I could simply emulate the D3D deferred context partially by having every GL context its own display list and execute them in different threads.
OpenGL display lists are pretty much deferred context in D3D 11 that worked for antiquated versions.
No, they aren’t. D3D deferred contexts have different state from one another. The functioning of a deferred context cannot be affected (outside of changing the objects in use) by the functioning of another deferred context. You cannot make a deferred context render to a different framebuffer or whatever from outside that context.
You very much can with a display list. A display list contains only the commands it was compiled with. It does not contain the list of state that those commands were compiled with at the time of compilation. Because of that, the results of executing a display list can depend on state that was set after the display list was compiled.
And yet at the same time, display lists cannot be affected by changes to objects that they use. Binds are not compiled; they are executed immediately. So all object contents must be read by the display list. The contents of buffer objects and textures have to be stored in the list separately from the original objects used in building the DL.

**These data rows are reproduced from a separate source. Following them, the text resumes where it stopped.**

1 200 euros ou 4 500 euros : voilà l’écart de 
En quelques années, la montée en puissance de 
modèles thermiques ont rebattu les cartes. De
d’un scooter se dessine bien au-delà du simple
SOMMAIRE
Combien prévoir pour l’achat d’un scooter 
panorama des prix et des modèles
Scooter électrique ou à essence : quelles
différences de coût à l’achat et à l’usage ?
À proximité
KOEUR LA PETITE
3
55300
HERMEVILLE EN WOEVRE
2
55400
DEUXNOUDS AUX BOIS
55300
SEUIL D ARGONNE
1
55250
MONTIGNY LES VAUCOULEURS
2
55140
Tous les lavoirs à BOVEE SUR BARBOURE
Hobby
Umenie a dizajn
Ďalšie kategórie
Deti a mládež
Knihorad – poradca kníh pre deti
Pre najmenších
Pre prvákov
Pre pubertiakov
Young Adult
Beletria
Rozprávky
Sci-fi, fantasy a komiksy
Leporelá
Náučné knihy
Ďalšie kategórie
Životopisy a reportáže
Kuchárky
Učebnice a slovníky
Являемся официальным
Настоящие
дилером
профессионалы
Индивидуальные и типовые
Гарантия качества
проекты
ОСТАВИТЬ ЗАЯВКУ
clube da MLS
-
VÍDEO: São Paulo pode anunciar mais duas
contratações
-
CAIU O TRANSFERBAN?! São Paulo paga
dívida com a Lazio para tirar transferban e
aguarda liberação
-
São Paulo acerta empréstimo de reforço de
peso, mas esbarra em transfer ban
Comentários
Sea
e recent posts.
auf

That means you cannot change the contents of a buffer object and expect the DL to use the new contents. You cannot have one DL do a transform feedback into a buffer, then have another DL read from that buffer for some operation.

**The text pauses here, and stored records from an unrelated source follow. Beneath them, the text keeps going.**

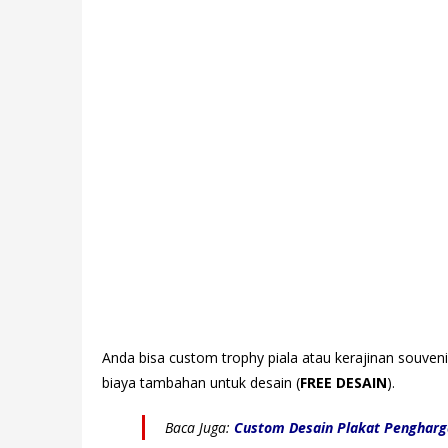
Anda bisa custom trophy piala atau kerajinan souven
biaya tambahan untuk desain (
FREE DESAIN
).
Baca Juga:
Custom Desain Plakat Penghar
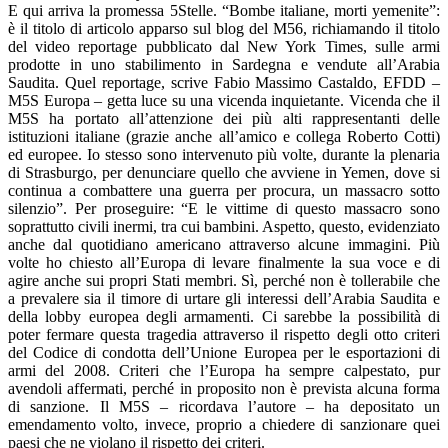
E qui arriva la promessa 5Stelle. “Bombe italiane, morti yemenite”:
è il titolo di articolo apparso sul blog del M56, richiamando il titolo
del video reportage pubblicato dal New York Times, sulle armi
prodotte in uno stabilimento in Sardegna e vendute all’Arabia
Saudita. Quel reportage, scrive Fabio Massimo Castaldo, EFDD –
M5S Europa – getta luce su una vicenda inquietante. Vicenda che il
M5S ha portato all’attenzione dei più alti rappresentanti delle
istituzioni italiane (grazie anche all’amico e collega Roberto Cotti)
ed europee. Io stesso sono intervenuto più volte, durante la plenaria
di Strasburgo, per denunciare quello che avviene in Yemen, dove si
continua a combattere una guerra per procura, un massacro sotto
silenzio”. Per proseguire: “E le vittime di questo massacro sono
soprattutto civili inermi, tra cui bambini. Aspetto, questo, evidenziato
anche dal quotidiano americano attraverso alcune immagini. Più
volte ho chiesto all’Europa di levare finalmente la sua voce e di
agire anche sui propri Stati membri. Sì, perché non è tollerabile che
a prevalere sia il timore di urtare gli interessi dell’Arabia Saudita e
della lobby europea degli armamenti. Ci sarebbe la possibilità di
poter fermare questa tragedia attraverso il rispetto degli otto criteri
del Codice di condotta dell’Unione Europea per le esportazioni di
armi del 2008. Criteri che l’Europa ha sempre calpestato, pur
avendoli affermati, perché in proposito non è prevista alcuna forma
di sanzione. Il M5S – ricordava l’autore – ha depositato un
emendamento volto, invece, proprio a chiedere di sanzionare quei
paesi che ne violano il rispetto dei criteri.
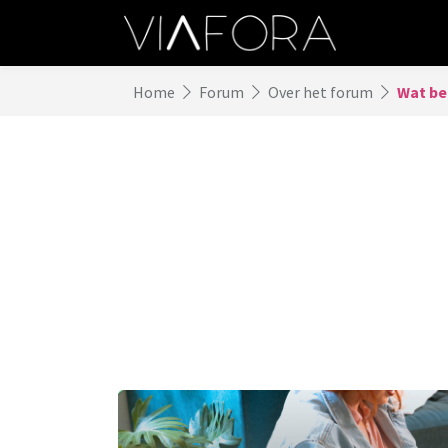
Home
Forum
Over het forum
Wat be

Display lists are like deferred contexts in only the most superficial way. The differences are quite substantial.
I could simply emulate the D3D deferred context partially by having every GL context its own display list and execute them in different threads.
Partial emulation means nothing. The differences remain. Plus, it would be incredibly slow, since compiling a DLs is not exactly a fast operation.

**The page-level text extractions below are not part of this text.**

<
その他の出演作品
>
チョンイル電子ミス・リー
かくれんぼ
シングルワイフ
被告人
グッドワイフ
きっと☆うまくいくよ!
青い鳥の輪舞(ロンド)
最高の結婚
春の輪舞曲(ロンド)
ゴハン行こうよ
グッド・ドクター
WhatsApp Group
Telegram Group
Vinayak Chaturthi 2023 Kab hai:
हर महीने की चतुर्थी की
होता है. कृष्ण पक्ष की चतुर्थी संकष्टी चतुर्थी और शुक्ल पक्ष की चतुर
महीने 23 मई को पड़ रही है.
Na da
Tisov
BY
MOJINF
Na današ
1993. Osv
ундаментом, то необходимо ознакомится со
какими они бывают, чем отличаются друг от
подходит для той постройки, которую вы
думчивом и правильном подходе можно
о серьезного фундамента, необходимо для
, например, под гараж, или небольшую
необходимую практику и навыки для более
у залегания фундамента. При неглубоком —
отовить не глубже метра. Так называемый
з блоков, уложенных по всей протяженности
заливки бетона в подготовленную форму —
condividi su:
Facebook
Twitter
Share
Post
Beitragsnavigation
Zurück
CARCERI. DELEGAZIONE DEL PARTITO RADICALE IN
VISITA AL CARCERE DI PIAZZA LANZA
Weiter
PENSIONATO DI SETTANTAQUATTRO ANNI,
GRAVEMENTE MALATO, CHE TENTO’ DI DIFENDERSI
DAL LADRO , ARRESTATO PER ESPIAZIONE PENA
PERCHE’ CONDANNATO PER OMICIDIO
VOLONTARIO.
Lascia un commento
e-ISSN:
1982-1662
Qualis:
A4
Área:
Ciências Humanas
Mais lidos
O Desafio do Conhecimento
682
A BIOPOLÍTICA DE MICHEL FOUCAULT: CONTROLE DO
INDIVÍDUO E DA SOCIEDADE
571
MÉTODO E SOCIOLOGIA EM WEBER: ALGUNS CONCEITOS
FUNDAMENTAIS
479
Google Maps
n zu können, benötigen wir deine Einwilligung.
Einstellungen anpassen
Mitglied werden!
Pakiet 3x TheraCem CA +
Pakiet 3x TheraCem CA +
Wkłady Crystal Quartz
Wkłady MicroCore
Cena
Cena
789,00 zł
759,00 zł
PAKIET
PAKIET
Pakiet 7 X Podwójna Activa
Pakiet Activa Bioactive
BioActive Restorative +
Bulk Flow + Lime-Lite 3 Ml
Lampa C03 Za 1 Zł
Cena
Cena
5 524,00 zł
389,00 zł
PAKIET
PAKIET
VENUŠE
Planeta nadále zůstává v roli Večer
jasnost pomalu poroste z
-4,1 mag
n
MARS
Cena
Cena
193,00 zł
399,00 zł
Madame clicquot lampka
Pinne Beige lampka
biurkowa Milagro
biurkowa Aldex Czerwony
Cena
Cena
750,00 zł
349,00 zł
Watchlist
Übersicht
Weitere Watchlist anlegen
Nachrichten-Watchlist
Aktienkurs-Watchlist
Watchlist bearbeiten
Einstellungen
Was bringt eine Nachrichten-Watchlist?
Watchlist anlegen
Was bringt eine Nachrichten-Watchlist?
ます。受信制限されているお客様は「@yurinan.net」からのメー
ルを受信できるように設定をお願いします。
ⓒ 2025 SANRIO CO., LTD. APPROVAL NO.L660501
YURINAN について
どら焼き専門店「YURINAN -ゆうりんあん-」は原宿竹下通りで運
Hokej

No. We already have multiple context support in OpenGL. And you have to make multiple contexts in order to issue commands in different threads anyway.
All you need is a way to create a deferred context and a way to have the main context render execute what was rendered in the deferred one. It’s really that simple.
Re-establishing something like display lists would be entirely unnecessary. Just let them go; they weren’t a good idea and its best to leave them gone.
Multiple contexts is not black magic. You just use the context creation again. The new context creation function even takes a context to share objects with. This is a first-class feature of the API.
Display lists are not as well understood as multiple rendering contexts.
Using it is about ok, using it efficiently… challenging!
Using it efficiently to do what?
We are talking about co-opting multiple contexts for a different purpose. This would not involve things like multithreaded texture upload and the like. This is all about building self-contained state (as opposed to state that can be altered by other state like display lists) and rendering commands and executing them later.
There’s no question of locks, multithreading, and other things like there are with issues of multithreaded uploads and such.
Can you provide a guide line? I mean a guide line that nobody will would complain about. Definitely challenging!
What do you need guidance about? You do it like you do in D3D 11. A D3D deferred context is almost exactly like an OpenGL rendering context. The only differences are the ones I’m proposing be removed by the context creation flags (namely, the delayed execution).
The only things that could possibly get in the way are issues relating to mutable state objects.
We You are talking about co-opting multiple contexts for a different purpose. [/QUOTE]
Yes. Because OpenGL rendering contexts are almost identical to D3D 11 deferred contexts. Unlike display lists, which are almost exactly the opposite.
If you’re looking to port D3D 11 functionality, you should look for the most similar GL construct and modify that, rather than looking for the least similar construct that happens to sound something like the original.
The correct way to port this functionality is to use rendering contexts, not display lists.